7. Is there a body type that’s best for conceiving? I’m flat-chested and thin-hipped … are women with more curves more fertile?
“Fertile women come in all sizes,” says Glahn, pointing out that women of all body types are able to get pregnant. However, Dr. Randy Morris, MD, associate clinical professor of Reproductive Endocrinology at the University of Illinois School of Medicine in Chicago, says a recent study has shown that women with larger breasts and slimmer waists have higher levels of estrogen and progesterone, the hormones associated with fertility. The study did not compare pregnancy rates though. Since you can’t control your basic body shape, focus instead on staying healthy and maximizing your fertile period.
8. Is it OK to diet while trying to get pregnant? Is it safe to cut out carbs?
Some dieting is OK. Dr. Bohrer says, “A well-balanced and healthy diet accompanied by light exercise is ideal.” He cautions that “extreme diets like South Beach and Atkins induce a starvation-type response, not good if you are trying to conceive.” Make sure you’re getting enough calcium, folic acid, and iron by taking a prenatal vitamin.
9. My period isn’t late yet, but I really feel like I’m pregnant. Am I crazy? How early can I do a home pregnancy test?
Early pregnancy often feels just like a period about to start, but some women notice the effects of the early rise in HCG levels, which can result in breast tenderness. Dr. Morris conducted an informal five-year survey at his infertility office and asked women about to take a pregnancy test if they believed they were pregnant. “Most pregnant patients did not think they were pregnant,” he discovered. A pregnancy test is the best way to determine if you are pregnant, and a blood test is the most accurate, particularly in early pregnancy. Home tests are accurate when used according to package instructions, usually not until the first day of your missed period, though some brands now offer results up to five days sooner, with decreased accuracy.
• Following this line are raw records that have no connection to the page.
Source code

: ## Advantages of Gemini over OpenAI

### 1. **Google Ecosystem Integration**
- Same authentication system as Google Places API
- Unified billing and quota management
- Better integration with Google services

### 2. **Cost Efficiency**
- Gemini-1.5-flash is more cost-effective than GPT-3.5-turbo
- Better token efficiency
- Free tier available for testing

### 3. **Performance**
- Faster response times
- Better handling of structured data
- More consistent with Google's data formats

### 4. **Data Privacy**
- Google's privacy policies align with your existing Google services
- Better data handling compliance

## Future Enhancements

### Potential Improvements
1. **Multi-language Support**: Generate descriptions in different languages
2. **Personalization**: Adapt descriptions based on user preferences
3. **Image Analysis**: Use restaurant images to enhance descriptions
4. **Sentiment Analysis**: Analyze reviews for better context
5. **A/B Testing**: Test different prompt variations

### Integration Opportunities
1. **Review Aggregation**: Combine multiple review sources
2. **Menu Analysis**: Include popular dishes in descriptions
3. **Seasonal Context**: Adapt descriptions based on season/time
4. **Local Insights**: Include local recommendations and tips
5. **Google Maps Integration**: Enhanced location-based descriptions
10. If I get my period regularly does that mean I’m ovulating and fertile?
Fortunately, for the vast majority of women, regular periods equal ovulation. Not getting a period is definitely a sign that you may not be ovulating, but it is possible to get a period in months in which you do not ovulate. “Even the fact that you’re ovulating doesn’t mean for sure that you’re able to get pregnant,” points out Dr. Jennings, because you could have tube blockage or low progesterone levels or other problems. If you’re concerned, chart your basal body temperature and use an ovulation prediction kit. If you ovulate in the month you test, then it is likely you are ovulating monthly.
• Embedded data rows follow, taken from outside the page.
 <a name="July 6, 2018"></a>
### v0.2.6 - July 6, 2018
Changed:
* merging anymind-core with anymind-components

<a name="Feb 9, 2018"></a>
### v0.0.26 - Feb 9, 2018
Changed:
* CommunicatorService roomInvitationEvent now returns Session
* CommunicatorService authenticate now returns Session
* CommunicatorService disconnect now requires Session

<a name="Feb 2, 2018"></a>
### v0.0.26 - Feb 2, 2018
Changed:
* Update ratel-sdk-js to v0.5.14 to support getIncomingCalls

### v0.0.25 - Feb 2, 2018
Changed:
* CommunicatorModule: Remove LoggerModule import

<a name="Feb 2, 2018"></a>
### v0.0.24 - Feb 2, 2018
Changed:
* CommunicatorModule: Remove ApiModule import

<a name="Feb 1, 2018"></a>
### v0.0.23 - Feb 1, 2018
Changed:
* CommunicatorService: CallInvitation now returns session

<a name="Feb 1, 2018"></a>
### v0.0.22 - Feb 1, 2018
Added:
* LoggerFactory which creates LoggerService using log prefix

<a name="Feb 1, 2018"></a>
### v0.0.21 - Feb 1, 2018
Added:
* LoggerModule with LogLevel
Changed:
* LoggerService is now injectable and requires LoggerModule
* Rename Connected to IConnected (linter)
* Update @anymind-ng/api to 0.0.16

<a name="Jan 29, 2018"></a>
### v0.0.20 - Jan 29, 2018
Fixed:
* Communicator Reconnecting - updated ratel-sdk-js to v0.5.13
11. My periods are usually very regular, but the last one was late. Could that mean I was pregnant and miscarried?
It is possible. Ten to 25 percent of all pregnancies end in miscarriage, including many pregnancies that women aren’t even aware of because they occur very early. “Early pregnancy losses are extremely common and not a cause for concern,” reassures Dr. McGovern. You would not experience more cramping with an early miscarriage, and the only way to know you that you were pregnant and miscarried would be with a blood test. Having a late period one or two times a year is in fact normal and often due to stress, travel, exercise, or illness.